Her opinion got me thinking about the culture of sacrifice in many workplaces. Too many leaders, like this senior manager, appear to value sacrifice over effectiveness. This focus on sacrifice, however, risks undermining their ability to achieve work goals.

How do we decide when to sacrifice and when to draw the line?

During my career as a U.S. diplomat, I made hundreds of sacrifices large and small. I risked my life in Iraq but am comfortable with that decision because I was keeping American citizens safe. I worked many weekends uncompensated and was woken in the middle of the night hundreds of times. I believed these sacrifices were warranted because they had a direct impact on vital foreign policy goals.
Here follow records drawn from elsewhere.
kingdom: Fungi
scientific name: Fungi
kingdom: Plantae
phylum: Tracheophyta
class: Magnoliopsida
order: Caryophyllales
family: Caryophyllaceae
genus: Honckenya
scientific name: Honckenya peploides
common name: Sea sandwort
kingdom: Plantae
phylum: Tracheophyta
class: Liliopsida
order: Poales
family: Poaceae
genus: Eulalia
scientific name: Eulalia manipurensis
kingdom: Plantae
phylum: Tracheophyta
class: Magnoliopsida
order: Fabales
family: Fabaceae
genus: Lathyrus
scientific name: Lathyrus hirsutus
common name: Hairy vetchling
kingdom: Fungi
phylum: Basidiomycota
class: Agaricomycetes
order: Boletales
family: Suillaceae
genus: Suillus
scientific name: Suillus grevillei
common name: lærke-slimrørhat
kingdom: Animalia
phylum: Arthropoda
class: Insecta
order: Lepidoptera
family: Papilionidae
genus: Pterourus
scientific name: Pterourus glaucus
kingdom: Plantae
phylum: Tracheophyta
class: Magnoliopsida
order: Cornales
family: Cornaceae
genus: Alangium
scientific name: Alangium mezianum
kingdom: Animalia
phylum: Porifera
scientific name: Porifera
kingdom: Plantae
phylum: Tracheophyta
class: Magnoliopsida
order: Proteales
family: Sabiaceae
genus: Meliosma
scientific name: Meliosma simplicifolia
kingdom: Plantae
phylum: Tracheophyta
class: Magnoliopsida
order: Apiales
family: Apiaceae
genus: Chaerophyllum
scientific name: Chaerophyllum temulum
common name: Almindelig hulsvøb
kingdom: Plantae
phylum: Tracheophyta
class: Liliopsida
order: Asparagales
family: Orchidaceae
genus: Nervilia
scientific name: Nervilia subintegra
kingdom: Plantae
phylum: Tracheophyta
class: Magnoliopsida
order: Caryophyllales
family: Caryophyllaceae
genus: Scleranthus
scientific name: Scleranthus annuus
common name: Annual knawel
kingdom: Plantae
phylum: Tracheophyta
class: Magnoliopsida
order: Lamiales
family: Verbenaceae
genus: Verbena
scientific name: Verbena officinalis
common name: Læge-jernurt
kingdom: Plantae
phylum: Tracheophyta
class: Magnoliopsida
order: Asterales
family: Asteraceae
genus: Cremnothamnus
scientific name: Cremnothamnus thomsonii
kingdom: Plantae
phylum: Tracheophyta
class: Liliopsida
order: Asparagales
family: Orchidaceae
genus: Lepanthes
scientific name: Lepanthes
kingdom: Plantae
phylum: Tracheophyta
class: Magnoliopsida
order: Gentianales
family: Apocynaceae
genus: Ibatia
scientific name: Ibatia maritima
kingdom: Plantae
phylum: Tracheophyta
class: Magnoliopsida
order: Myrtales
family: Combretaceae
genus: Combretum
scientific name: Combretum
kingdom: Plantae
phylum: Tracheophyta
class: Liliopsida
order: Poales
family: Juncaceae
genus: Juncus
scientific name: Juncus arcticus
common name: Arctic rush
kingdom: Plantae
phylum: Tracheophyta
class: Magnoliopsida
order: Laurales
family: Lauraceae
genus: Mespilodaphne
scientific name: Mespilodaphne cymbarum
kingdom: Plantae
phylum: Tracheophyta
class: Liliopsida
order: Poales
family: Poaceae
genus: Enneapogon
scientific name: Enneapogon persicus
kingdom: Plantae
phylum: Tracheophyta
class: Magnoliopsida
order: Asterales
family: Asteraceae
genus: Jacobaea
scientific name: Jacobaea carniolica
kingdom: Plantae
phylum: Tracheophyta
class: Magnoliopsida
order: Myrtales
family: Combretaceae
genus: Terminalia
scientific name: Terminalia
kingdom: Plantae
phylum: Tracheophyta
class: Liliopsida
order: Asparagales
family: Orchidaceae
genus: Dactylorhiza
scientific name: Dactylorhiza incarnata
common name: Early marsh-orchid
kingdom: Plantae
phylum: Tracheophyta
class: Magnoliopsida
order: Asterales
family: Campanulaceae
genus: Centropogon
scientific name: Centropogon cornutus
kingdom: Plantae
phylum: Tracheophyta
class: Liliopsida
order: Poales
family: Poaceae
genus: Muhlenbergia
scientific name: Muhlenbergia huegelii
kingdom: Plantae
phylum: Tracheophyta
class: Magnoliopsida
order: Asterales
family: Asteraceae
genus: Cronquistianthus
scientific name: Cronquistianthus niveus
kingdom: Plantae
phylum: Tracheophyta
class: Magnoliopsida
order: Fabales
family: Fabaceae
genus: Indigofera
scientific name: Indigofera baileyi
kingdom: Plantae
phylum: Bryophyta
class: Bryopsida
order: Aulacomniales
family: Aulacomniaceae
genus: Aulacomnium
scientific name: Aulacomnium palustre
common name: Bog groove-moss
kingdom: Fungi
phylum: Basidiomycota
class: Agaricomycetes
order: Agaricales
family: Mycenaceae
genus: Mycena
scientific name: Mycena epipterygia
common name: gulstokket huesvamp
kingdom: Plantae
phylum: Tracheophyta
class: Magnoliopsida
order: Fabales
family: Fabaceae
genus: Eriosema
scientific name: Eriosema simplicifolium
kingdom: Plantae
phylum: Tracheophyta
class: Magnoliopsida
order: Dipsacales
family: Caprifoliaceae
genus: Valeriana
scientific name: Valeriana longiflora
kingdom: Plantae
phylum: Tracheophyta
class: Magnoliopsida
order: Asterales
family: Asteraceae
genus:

But other sacrifices were silly. When I worked as a control officer for a VIP visit a day after being released from the hospital, I jeopardized my health when another embassy employee could have taken my place. The sacrifice I most regret was when I didn’t return to the United States when my dad had open-heart surgery because I’d just arrived in a new job and didn’t want to upset my boss by asking for leave. If my dad had not survived this risky surgery, I would never have forgiven myself.

I realized that I made many sacrifices simply because the culture (no one individual) pressured me to do so. I often didn’t achieve anything monumental, and at times my productivity suffered. Seriously, was I an effective control officer the day after being released from the hospital?

I learned to think about the sacrifices I feel compelled to make and then make a conscious decision about whether the sacrifice is worth it. I ask myself whether I would make the sacrifice for the right reason. I try to resist the cultural pressure to sacrifice as a way of demonstrating commitment or proving I can do something hard, but instead limit sacrifices to those that make a real difference.

And, if I don’t feel well or need a mental health day, I take sick leave.